→ Task instructions:
**a)** From the conference announcement, list the titles of the addresses that Prof. Hanko is scheduled to give.
**b)** Continue the conference announcement, picking up right after the final listed address.

→ Page excerpt:
↓

In addition, the "CR News" provides the latest information on the upcoming British Reformed Fellowship Family Conference to be held in Scotland this summer. If you are still considering going, it is not too late!

Gartmore House-Scotland-2014 BRFConf

British Reformed Fellowship Family Holiday Conference

Gartmore House
Gartmore, Stirling, Scotland
Saturday, 26 July - Saturday, 2 August, 2014

Conference Theme: “Be Ye Holy: The Reformed Doctrine of Sanctification”

Conference Speakers
Prof. David Engelsma
Emeritus Professor of Dogmatics and Old Testament, Protestant Reformed Seminary, Michigan, USA
Prof. Herman Hanko
Emeritus Professor of Church History and New Testament, Protestant Reformed Seminary, Michigan, USA

Conference Addresses
1. The Divine Work of Sanctification (Prof. Engelsma)
2. Sanctification and Justification: Relation and Differences (Prof. Hanko)
3. The Role of the Law in Sanctification (Prof. Engelsma)
4. The Imperfection of Sanctification in This Life (Prof. Hanko)
5. The Threat of Antinomianism (Prof. Engelsma)
6. The Victorious Christian Life (Prof. Hanko)

↑

→ Data shown:

↓

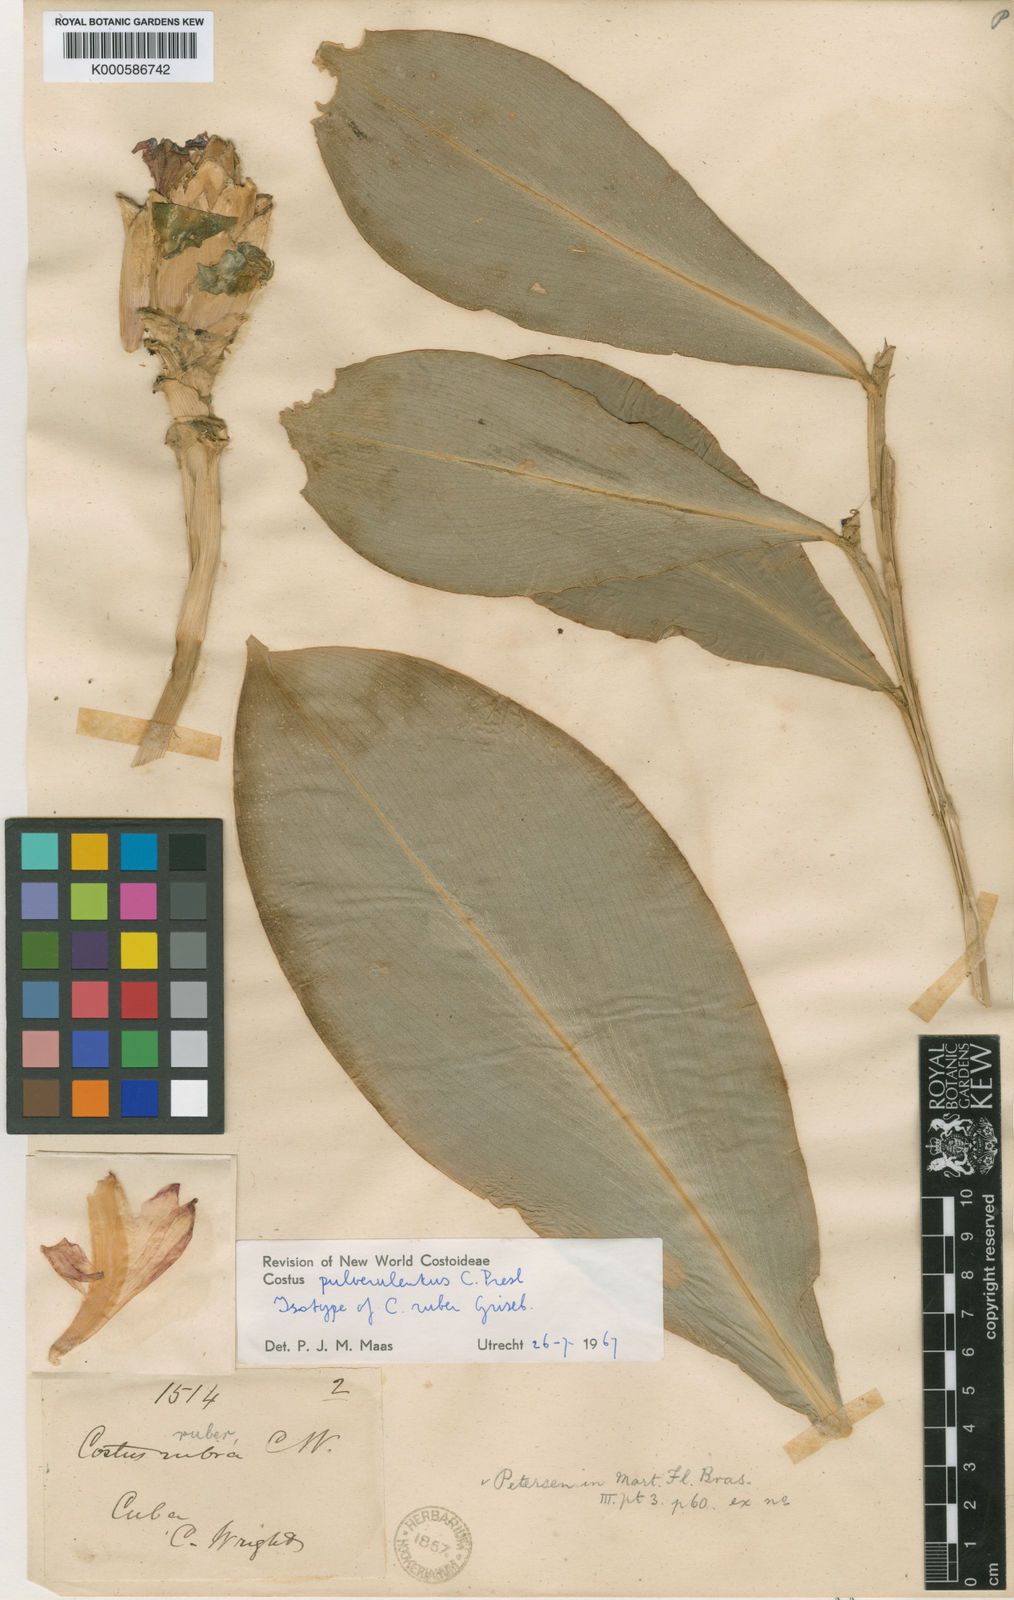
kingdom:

↑
↓

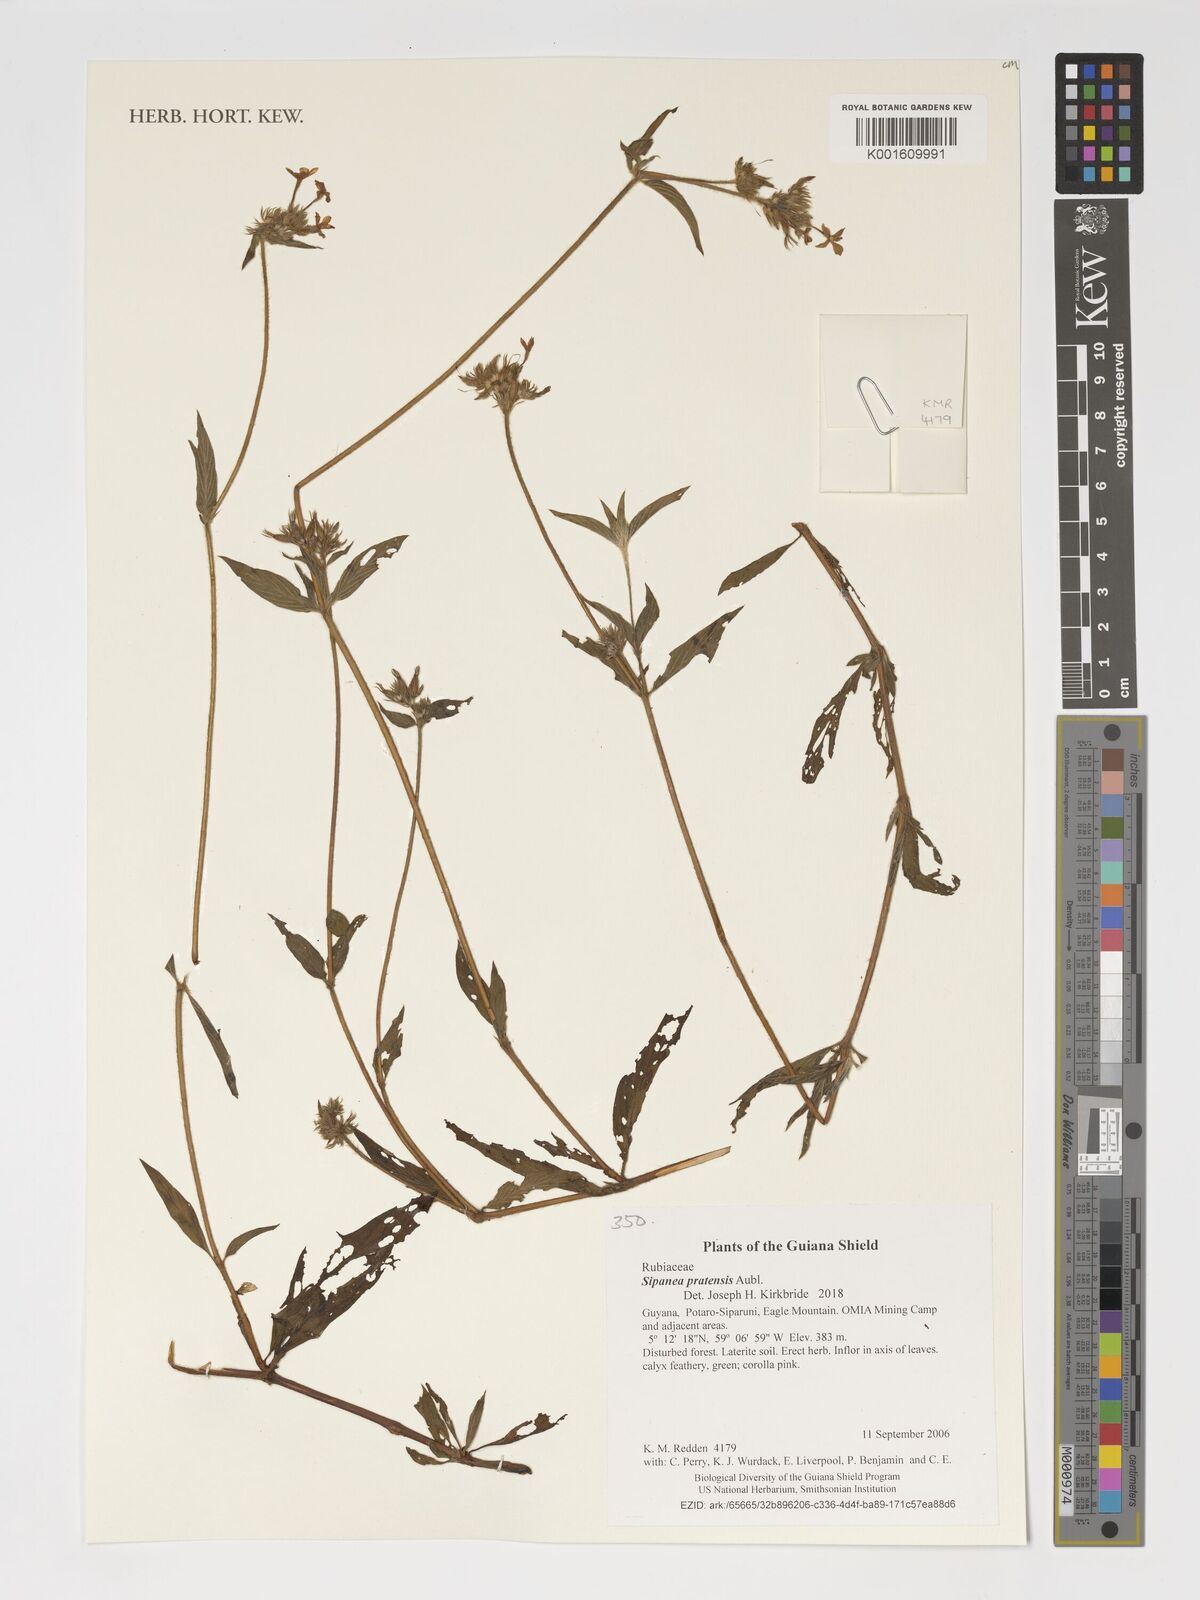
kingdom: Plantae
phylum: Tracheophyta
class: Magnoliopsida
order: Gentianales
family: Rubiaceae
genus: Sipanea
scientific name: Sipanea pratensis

↑
↓

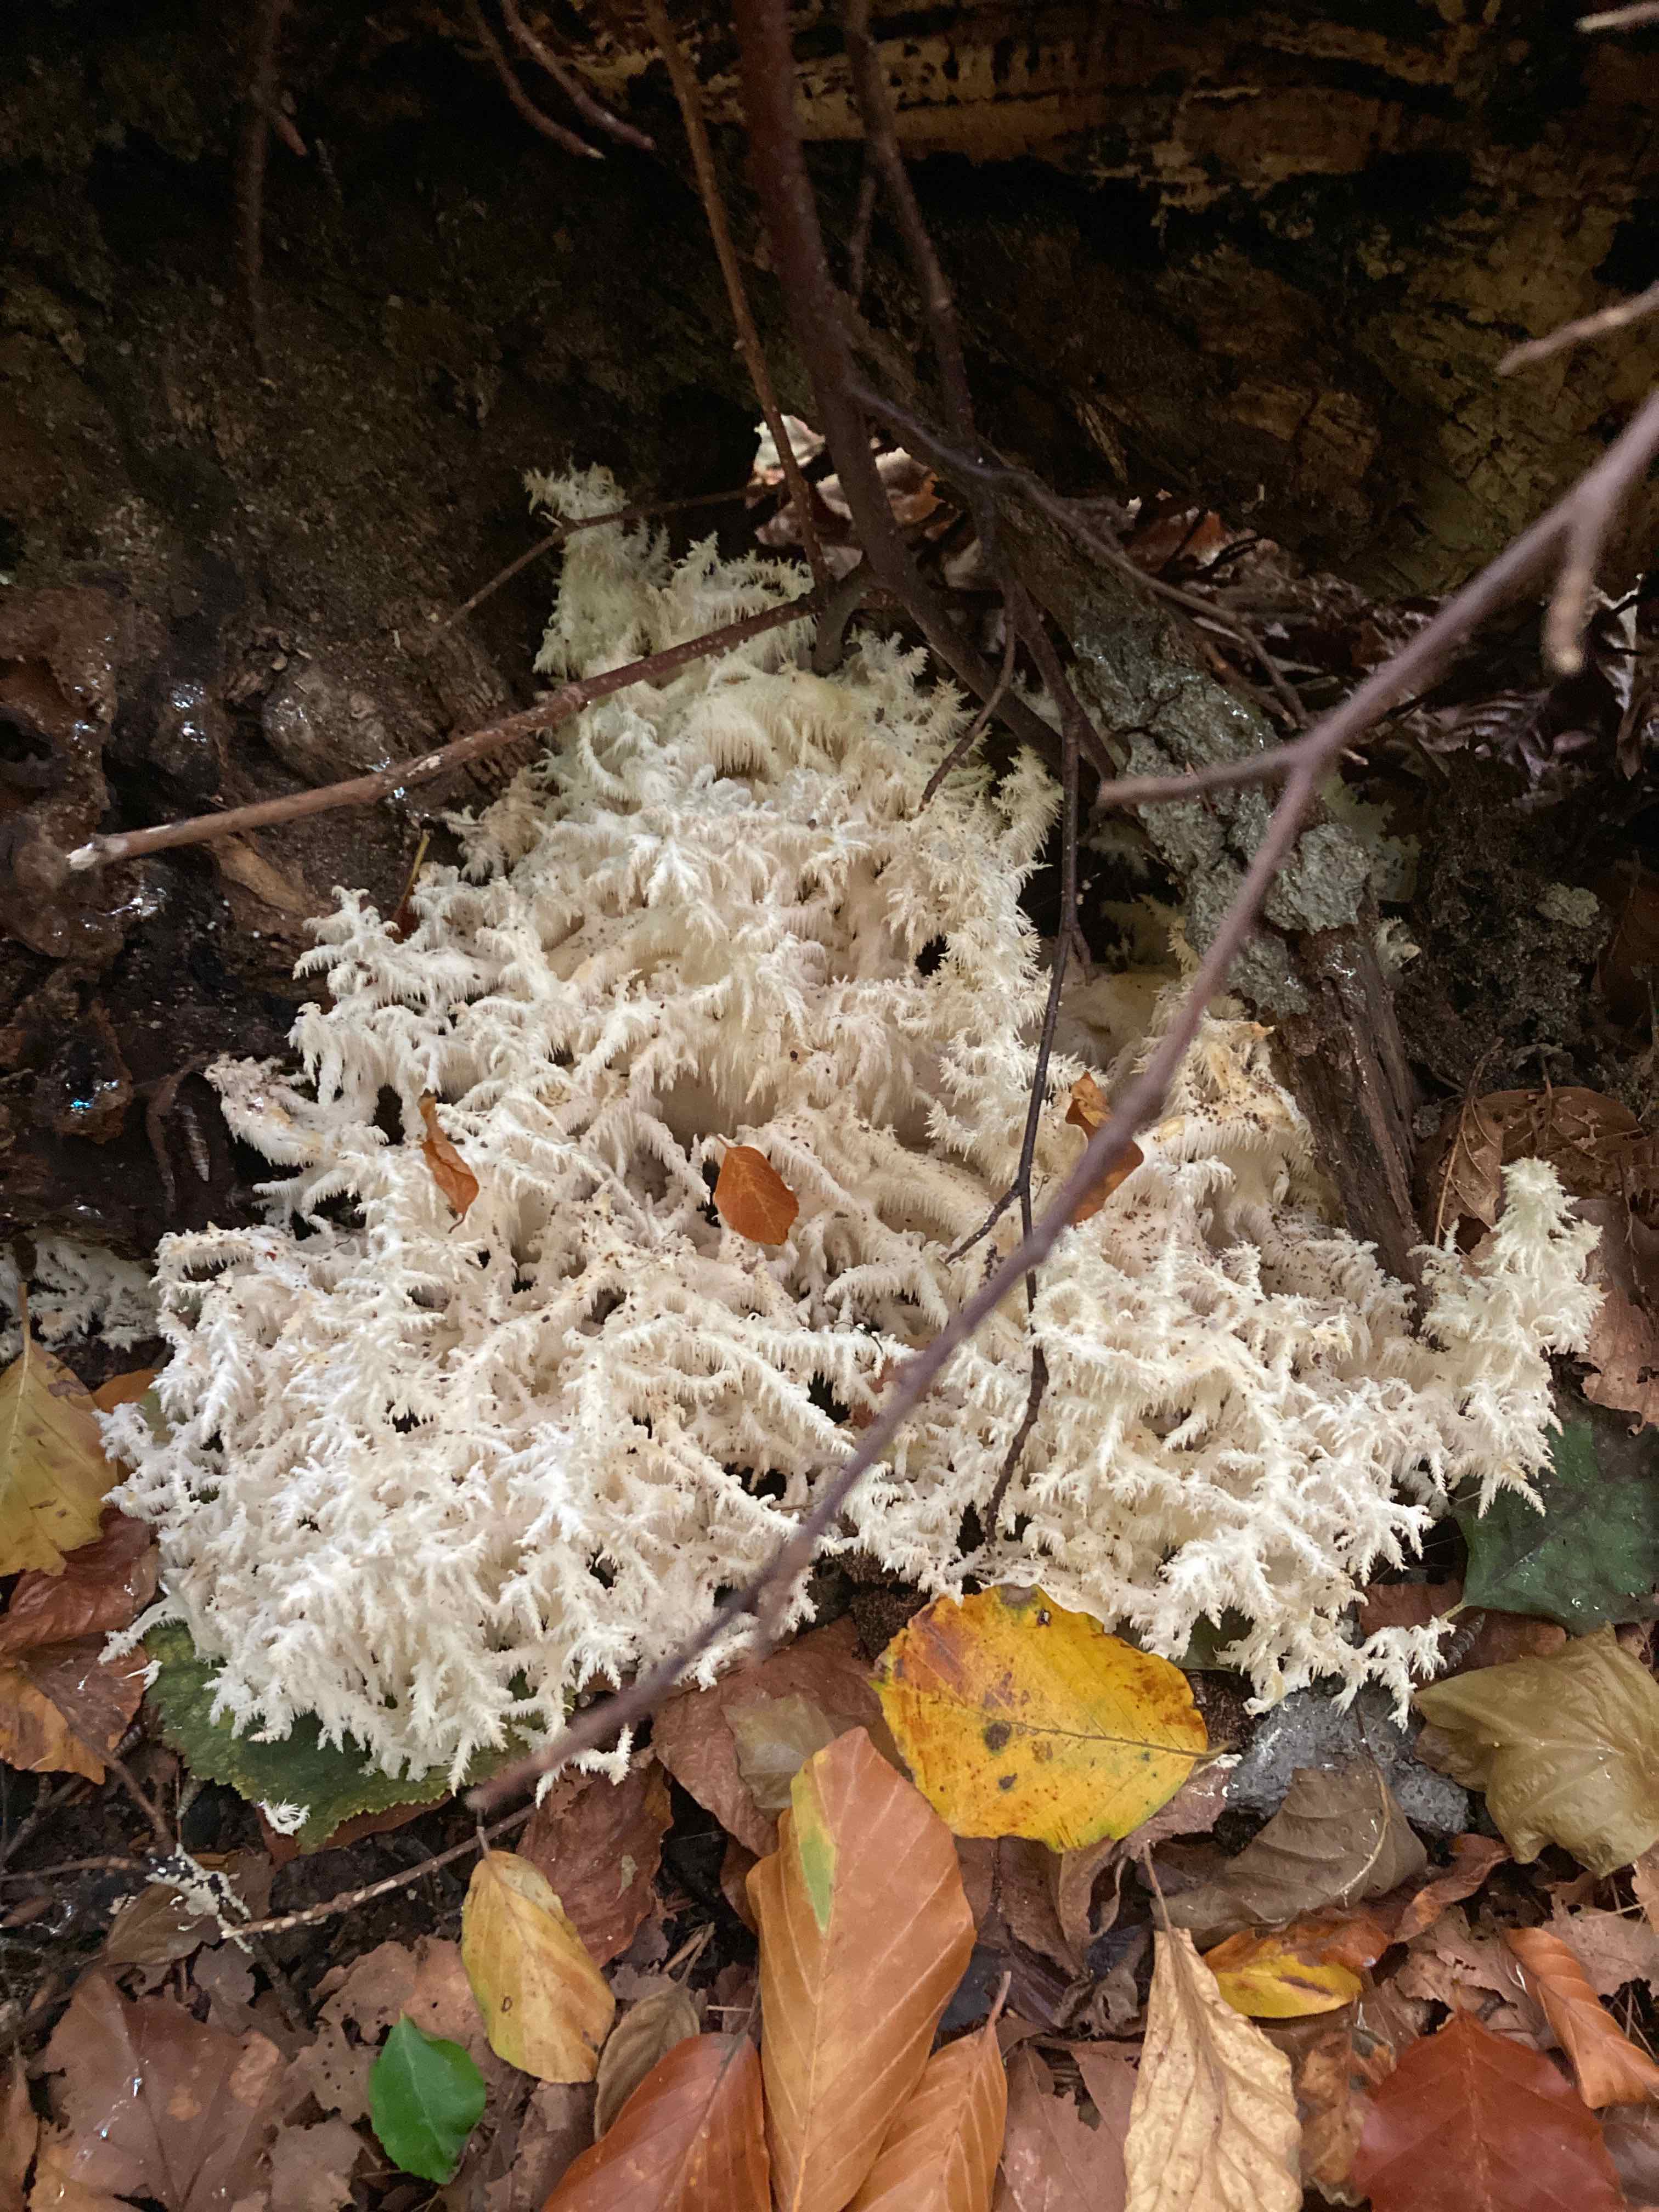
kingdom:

↑

→ Answers for the tasks:
**a)**
Sanctification and Justification: Relation and Differences
The Imperfection of Sanctification in This Life
The Victorious Christian Life

**b)**
Special Lecture - To Be Determined 

www.britishreformedfellowship.org.uk
http://brfconference.weebly.com


BRF Conference Update, Including Free Coach!

Since the BRF Conference booking forms were produced, we have had an excellent number of bookings so that Gartmore House (mansion) is now full.
There are still places left in the Craigmore Centre (dormitory) and a new section called the Mews has been opened up to accommodate overflow from the mansion.
The cost for the Mews includes full board and bed linen. These rooms are not en-suite and are part way in quality between the mansion and the dormitory.


Mews (per person)
• Single: £330
• Adult Shared: £280
• Children Shared Mews: £210 (age 12-16), £140 (5-11), £70 (1-4), Free (under 1)

Craigmore Centre (Dormitory)
•    Adult Shared Dormitory: £230
•    Children Shared Dormitory: £175 (age 12-16), £115 (5-11), £55 (1-4), FREE (under 1)

The Covenant Protestant Reformed Church (CPRC) is laying on a FREE 53-seater coach to and from the conference (including ferry fees through Stena in Belfast)!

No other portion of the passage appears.